Şiddetin en önemli sebebi yetersiz cezalar
*Yüzde 93’ü sağlıkta şiddetin en önemli nedenlerinden biri olarak yetersiz cezaları görüyor.
*94’ü acil servislere başvuruların çoğunluğunu acil olmayan hastaların oluşturmasını, sağlıkta şiddeti artıran önemli bir neden olarak görüyor.
*Yüzde 87’si SABİM ve CİMER gibi sistemlerin yapıları itibariyle sağlıkta şiddeti artıran bir etkiye sahip olduğunu söylüyor.
*Yüzde 94’ü politikacıların söylemlerinin sağlıkta şiddeti artırdığını düşünüyor.
*Yüzde 76’sı alınamayan randevular ve sağlanamayan tıbbi cihaz/ilaçların sağlıkta şiddeti artırmadığını düşünmüyor.

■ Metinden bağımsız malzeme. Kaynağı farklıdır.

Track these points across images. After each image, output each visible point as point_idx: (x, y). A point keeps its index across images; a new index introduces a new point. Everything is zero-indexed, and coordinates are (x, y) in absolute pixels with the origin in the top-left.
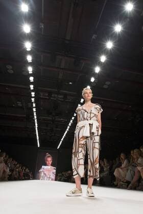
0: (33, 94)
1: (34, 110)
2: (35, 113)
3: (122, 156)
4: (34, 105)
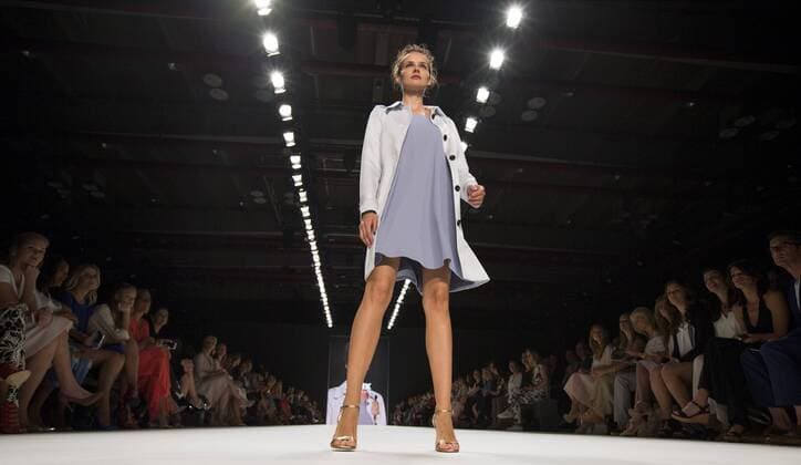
0: (296, 160)
1: (305, 211)
2: (308, 222)
4: (303, 196)
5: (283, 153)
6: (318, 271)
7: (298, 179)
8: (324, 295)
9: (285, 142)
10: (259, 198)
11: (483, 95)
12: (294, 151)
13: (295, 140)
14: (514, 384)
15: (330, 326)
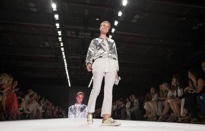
0: (60, 33)
1: (62, 49)
2: (63, 53)
3: (152, 90)
4: (62, 44)
5: (55, 30)
6: (66, 69)
7: (60, 39)
8: (68, 76)
9: (56, 27)
10: (47, 45)
11: (120, 14)
12: (59, 30)
13: (60, 26)
14: (128, 105)
15: (70, 86)
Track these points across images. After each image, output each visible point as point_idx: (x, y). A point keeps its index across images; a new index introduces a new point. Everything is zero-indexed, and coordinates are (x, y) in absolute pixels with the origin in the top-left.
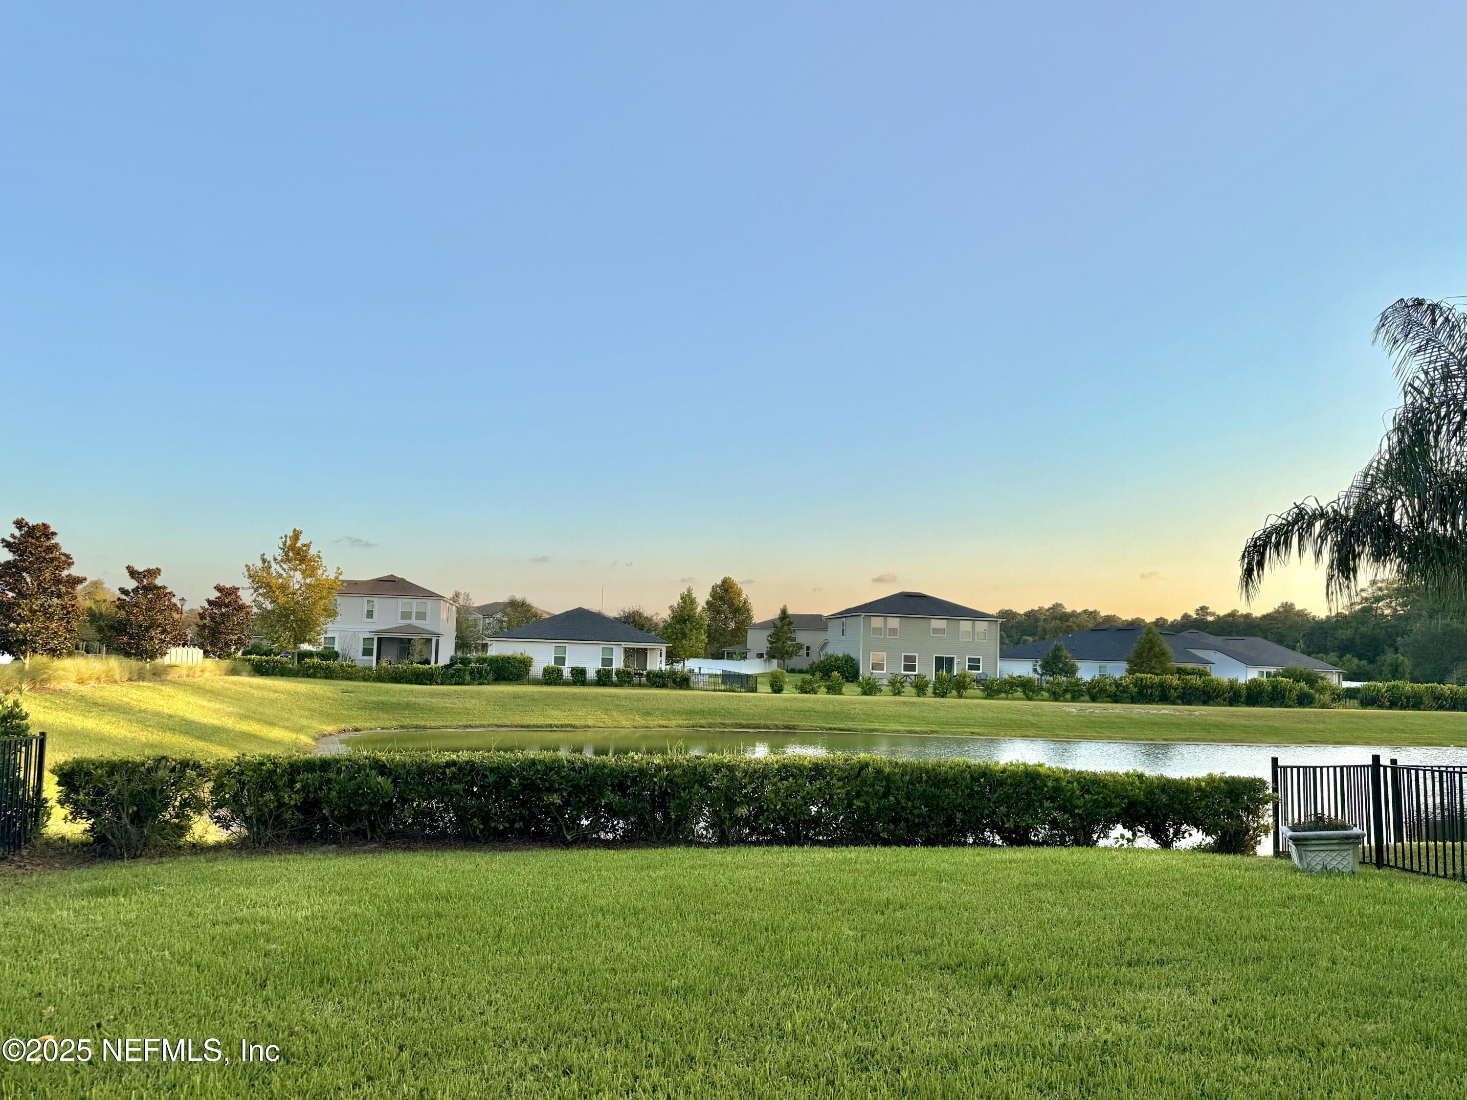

*Yüzde 69’u Sağlık Bakanlığı ve TBMM’nin sağlıkta şiddetle ilgili 2022’de yaptığı değişikliklerin sağlıkta şiddeti azaltmadığını belirtiyor.
*Yüzde 74’ü geçtiğimiz sene Sağlık Bakanlığı’nın açıklamaları sonrası hastanelerin bir bölümüne konulan X-Ray’lerin sağlıkta şiddet açısından etkili olduğunu düşünmüyor.
Bakan Koca’ya inanmıyorlar
*Yüzde 62’si Sağlık Bakanlığı’nın Gri Kod uygulamasının sağlıkta şiddete yönelik etkili bir önlem olacağını düşünmüyor.
*Yüzde 57’si TTB’nin sağlıkta şiddetle alakalı yasa teklifinin sağlıkta şiddete yönelik etkili bir önlem olacağını düşünüyor.
*Yüzde 86’sı toplumsal şiddetle mücadele edilmeden sağlıkta şiddetle mücadele edilemeyeceğini savunuyor.
*Yüzde 94’ü sağlık alanında yaşanan şiddetle etkin bir mücadele için hekimlerin/sağlık emekçilerinin ve toplumun birlikte hareket edeceği mekanizmalara ihtiyaç olduğunu düşünüyor.
*Yüzde 72’si ise Beyaz Reform’un açıklanmasından bu yana sağlık alanında yaşanan şiddetin belirgin şekilde azaldığı görüşüne katılmıyor.